**How to complete this task:**
Answer these from the mortgage income text, one line each:
(a) How many years must remain on a court order for alimony or child support?
(b) Which guide does the text point self-employed readers to?
(c) What documents are listed for Social Security income?

**Document text:**
════

This applies to you if:

  • You receive Social Security, VA disability, or long-term disability benefits
  • You collect pension, annuity, or government retirement distributions
  • You receive regular trust distributions, royalties, or notes receivable payments
  • You earn rental income reported on Schedule E, or have a boarder in your home
  • You receive alimony or child support under a court order with 3+ years remaining
  • You have substantial retirement or investment accounts and want to use asset depletion
  • You receive RSU income, an automobile allowance, or a housing allowance from your employer
  • You’re a foster parent or clergy member receiving tax-exempt allowances
  • You have a Mortgage Credit Certificate from a state or local housing program

You may need a different page if:

  • Your primary income is W-2 salary with overtime or bonuses — see our Mortgage Solutions page for W-2 earners
  • You’re self-employed, a contractor, or run a business — see our Self-Employed Mortgage guide
  • Your income comes from cryptocurrency, gambling, or one-time events — these generally don’t qualify
  • You’re taking sporadic IRA or 401(k) withdrawals — lenders need consistent, documented distribution history for these to count

Documentation by Income Type

Gathering the right documents before your first conversation saves time and prevents surprises. Here’s what lenders typically need for each source:

Government Benefits

  • Social Security: SSA award letter (within 12 months) + 1099-SSA
  • VA Benefits: VA award letter showing monthly amount and effective date
  • Public Assistance: Agency letter showing program name and expected duration

Retirement & Pension

  • Pension / Annuity: Pension award letter or annuity contract + 1099-R (2 years)

════

**Dataset extract:**
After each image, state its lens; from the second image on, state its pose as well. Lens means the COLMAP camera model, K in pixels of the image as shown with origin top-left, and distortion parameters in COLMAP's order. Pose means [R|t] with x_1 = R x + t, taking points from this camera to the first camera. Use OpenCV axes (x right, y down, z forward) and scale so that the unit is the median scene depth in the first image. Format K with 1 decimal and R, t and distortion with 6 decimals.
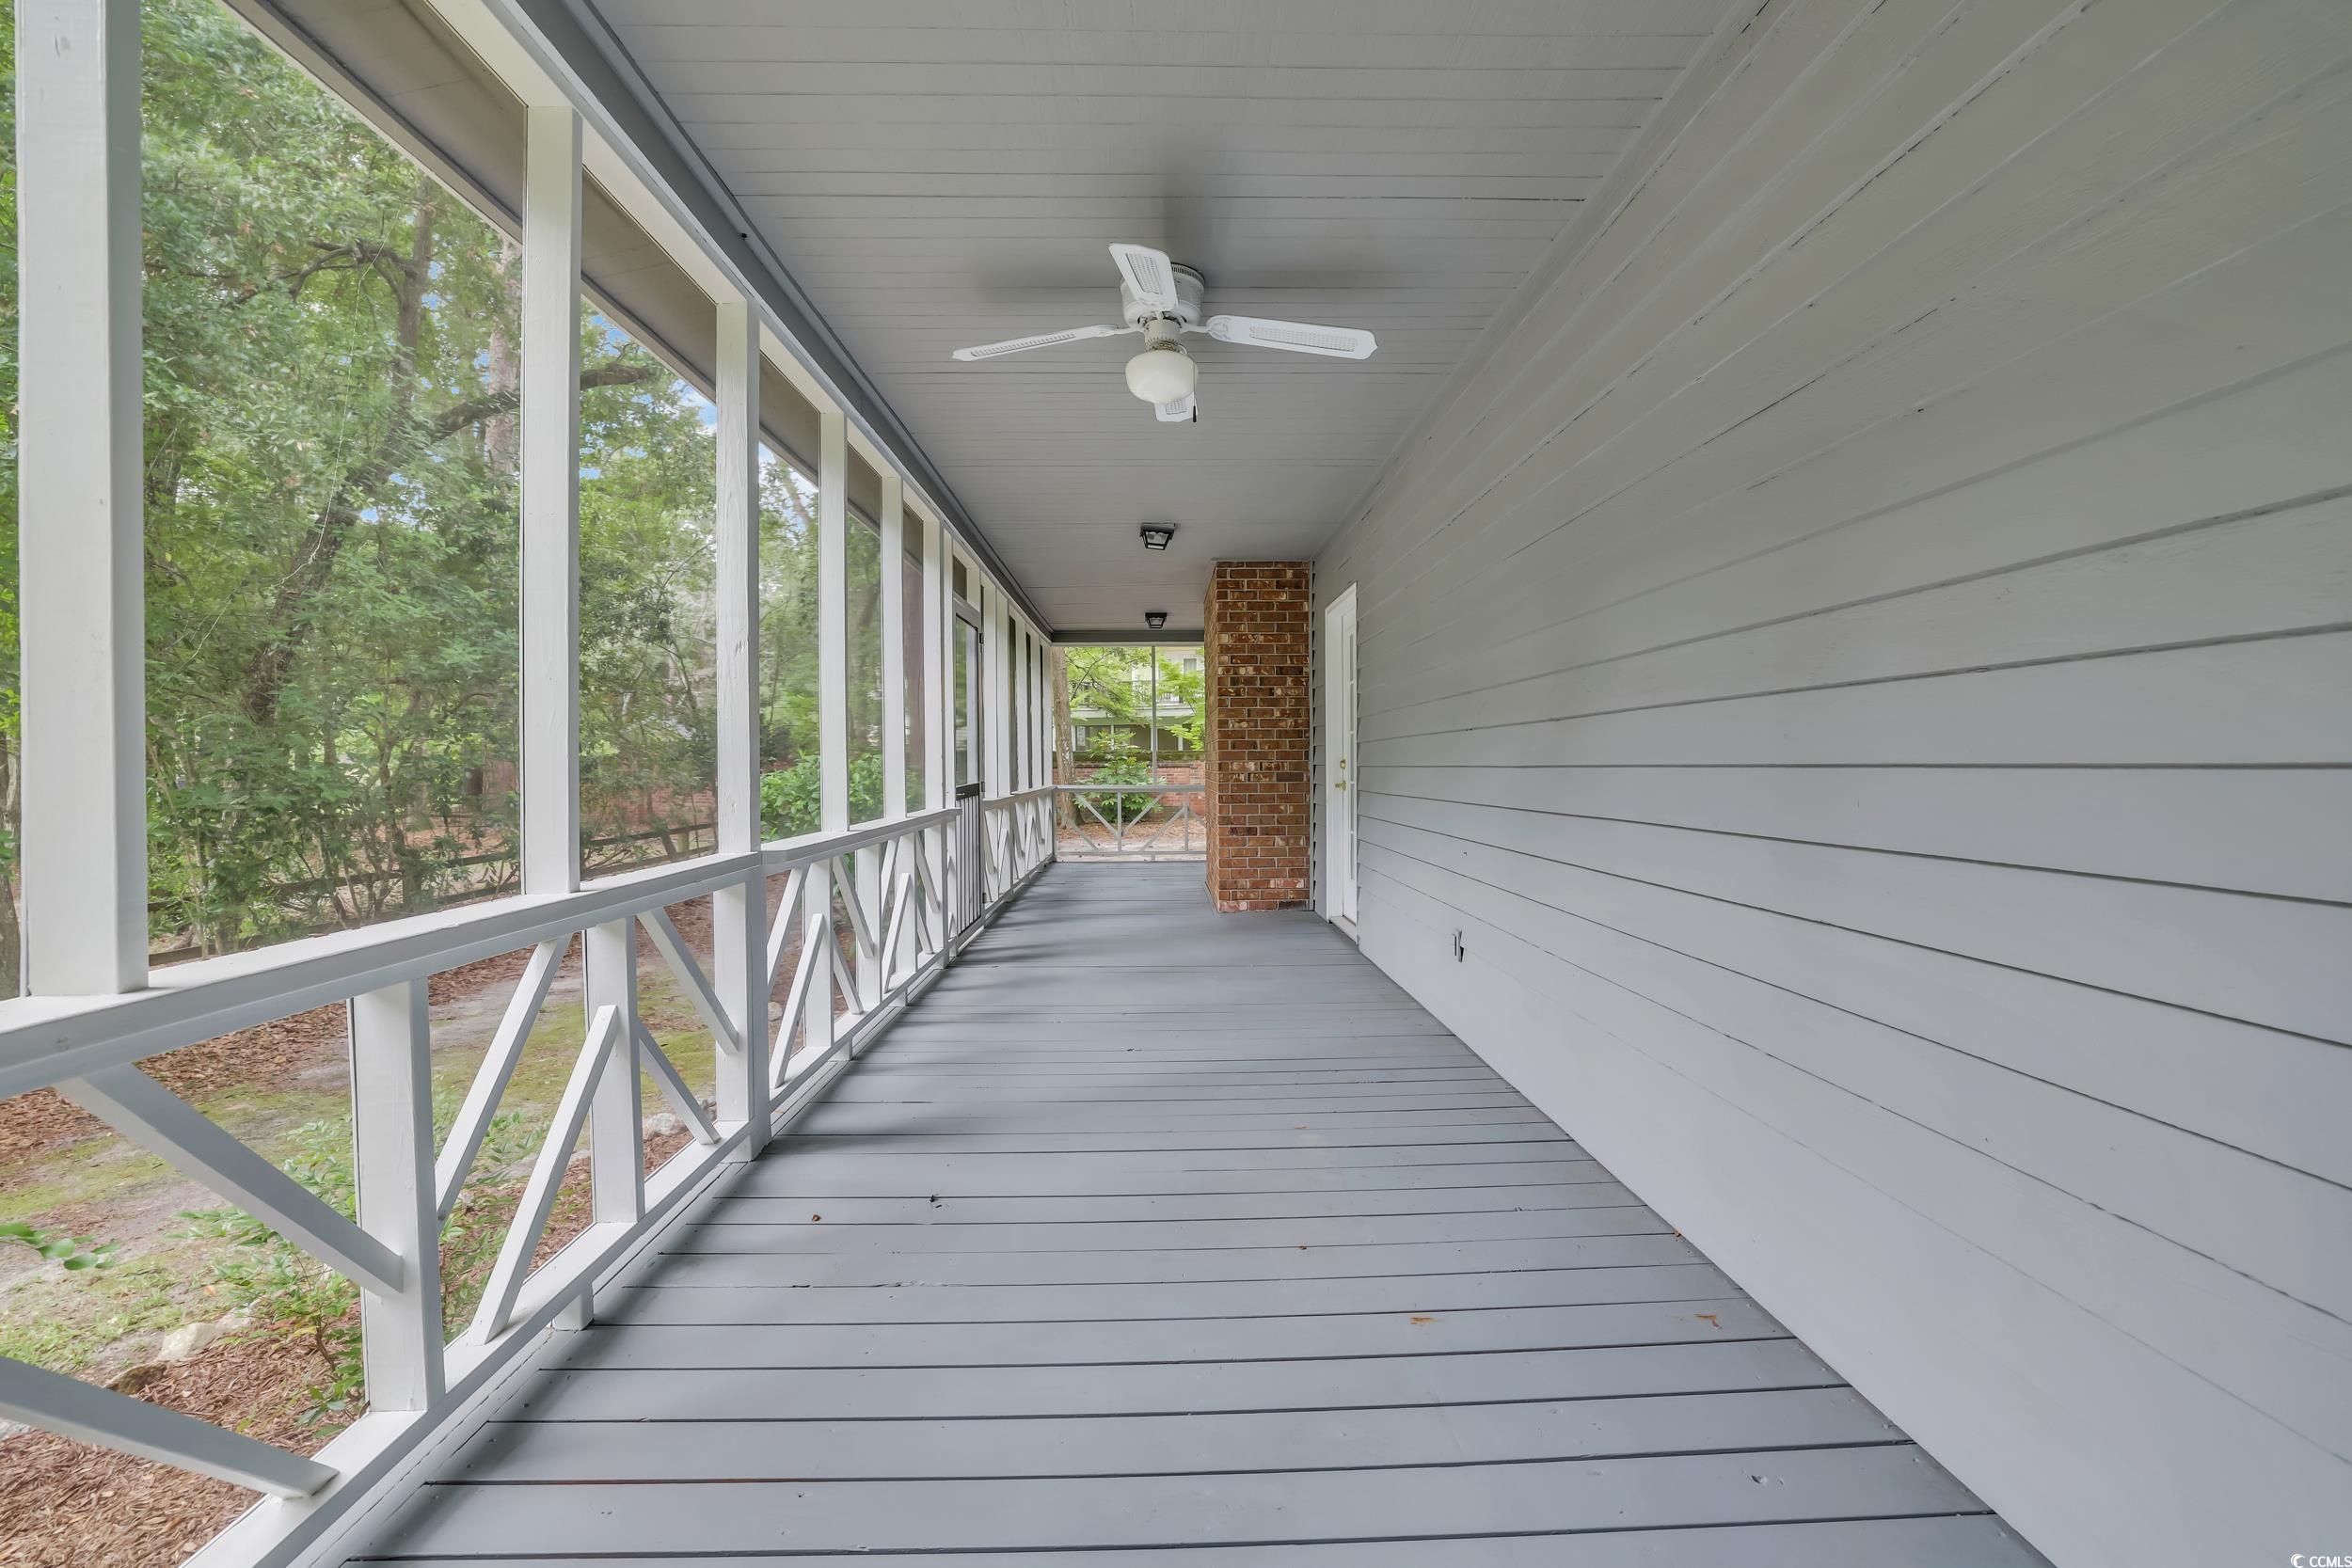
lens RADIAL K [[1015.7, 0, 1175.5], [0, 1015.7, 770.6], [0, 0, 1]] dist [-0.043480, 0.016328]
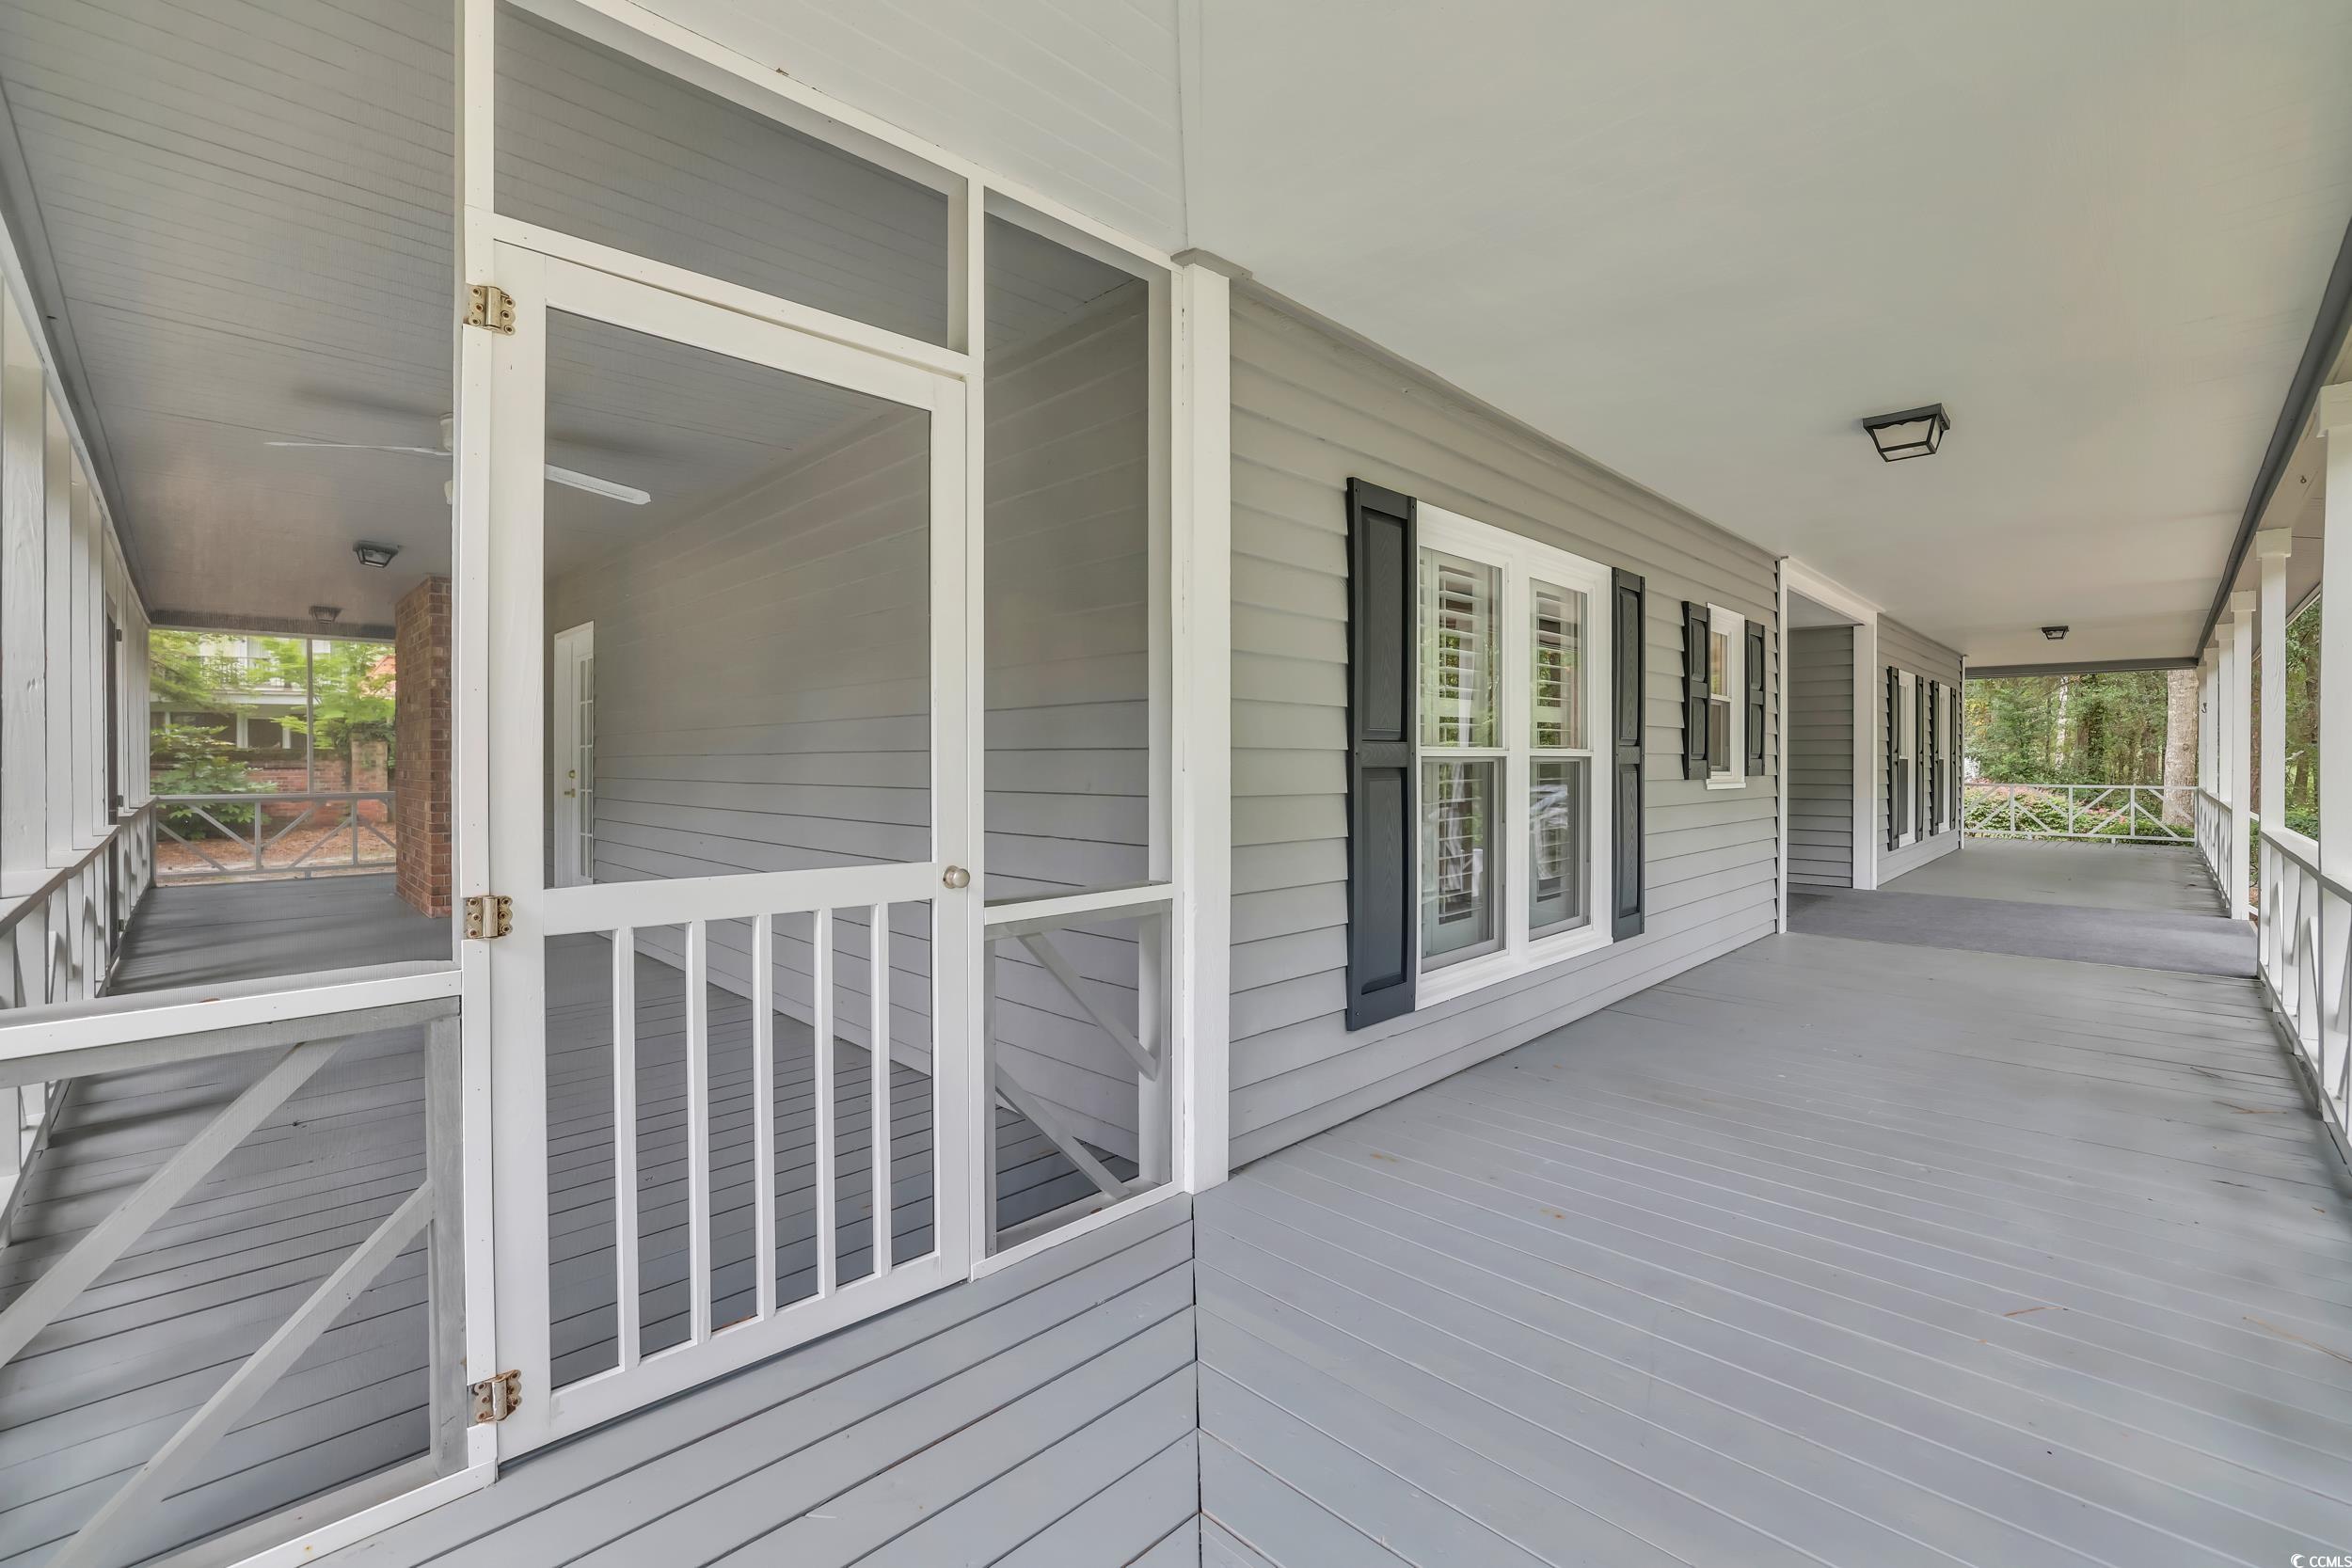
lens RADIAL K [[1015.7, 0, 1175.5], [0, 1015.7, 770.6], [0, 0, 1]] dist [-0.043480, 0.016328]
pose [[0.726699, -0.001943, 0.686954, -0.056359], [0.000560, 0.999997, 0.002235, -0.006041], [-0.686956, -0.001240, 0.726698, -0.134840]]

════

**Answer to this task:**
(a) 3 or more years
(b) The Self-Employed Mortgage guide
(c) An SSA award letter (within 12 months) and a 1099-SSA